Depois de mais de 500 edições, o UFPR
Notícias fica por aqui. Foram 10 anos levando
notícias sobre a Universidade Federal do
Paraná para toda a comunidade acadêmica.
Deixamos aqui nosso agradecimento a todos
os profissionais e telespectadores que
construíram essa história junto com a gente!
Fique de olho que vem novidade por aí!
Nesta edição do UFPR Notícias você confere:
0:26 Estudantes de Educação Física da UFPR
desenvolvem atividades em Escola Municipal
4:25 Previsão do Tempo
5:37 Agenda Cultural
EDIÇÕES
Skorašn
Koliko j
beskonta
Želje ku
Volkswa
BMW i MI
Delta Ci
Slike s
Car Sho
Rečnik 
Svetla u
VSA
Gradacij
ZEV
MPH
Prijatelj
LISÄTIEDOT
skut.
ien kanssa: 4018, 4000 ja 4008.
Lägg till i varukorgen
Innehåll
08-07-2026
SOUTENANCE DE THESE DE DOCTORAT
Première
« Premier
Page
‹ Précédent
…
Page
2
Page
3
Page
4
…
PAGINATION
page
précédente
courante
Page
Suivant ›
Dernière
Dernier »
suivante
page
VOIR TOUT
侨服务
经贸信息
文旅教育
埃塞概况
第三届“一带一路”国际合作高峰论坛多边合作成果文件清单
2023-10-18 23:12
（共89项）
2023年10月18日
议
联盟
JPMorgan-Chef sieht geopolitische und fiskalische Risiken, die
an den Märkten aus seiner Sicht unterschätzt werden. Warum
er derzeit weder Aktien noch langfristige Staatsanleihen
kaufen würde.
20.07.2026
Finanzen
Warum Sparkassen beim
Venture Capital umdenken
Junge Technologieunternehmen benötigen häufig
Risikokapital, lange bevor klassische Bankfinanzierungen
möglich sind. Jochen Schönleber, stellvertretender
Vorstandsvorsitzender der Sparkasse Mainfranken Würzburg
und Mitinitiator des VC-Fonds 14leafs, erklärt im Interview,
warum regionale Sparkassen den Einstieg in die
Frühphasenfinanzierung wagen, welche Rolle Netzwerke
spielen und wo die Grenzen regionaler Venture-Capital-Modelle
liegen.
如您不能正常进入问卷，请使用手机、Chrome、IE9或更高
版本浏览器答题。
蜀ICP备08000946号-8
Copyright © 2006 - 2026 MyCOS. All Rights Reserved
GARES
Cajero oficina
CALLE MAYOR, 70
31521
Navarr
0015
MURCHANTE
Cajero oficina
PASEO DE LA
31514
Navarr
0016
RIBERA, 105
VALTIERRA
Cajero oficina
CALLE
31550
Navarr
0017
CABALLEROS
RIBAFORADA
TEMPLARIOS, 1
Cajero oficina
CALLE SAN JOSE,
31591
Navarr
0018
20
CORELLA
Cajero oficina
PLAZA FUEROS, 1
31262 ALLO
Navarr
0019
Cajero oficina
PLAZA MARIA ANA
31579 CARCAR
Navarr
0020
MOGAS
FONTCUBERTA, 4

• • • • •

→ **TASK**: Reproduce every line of the listing above in which the string "Venture" appears.

→ **SOLUTION TO THE PROBLEM**:
Venture Capital umdenken
spielen und wo die Grenzen regionaler Venture-Capital-Modelle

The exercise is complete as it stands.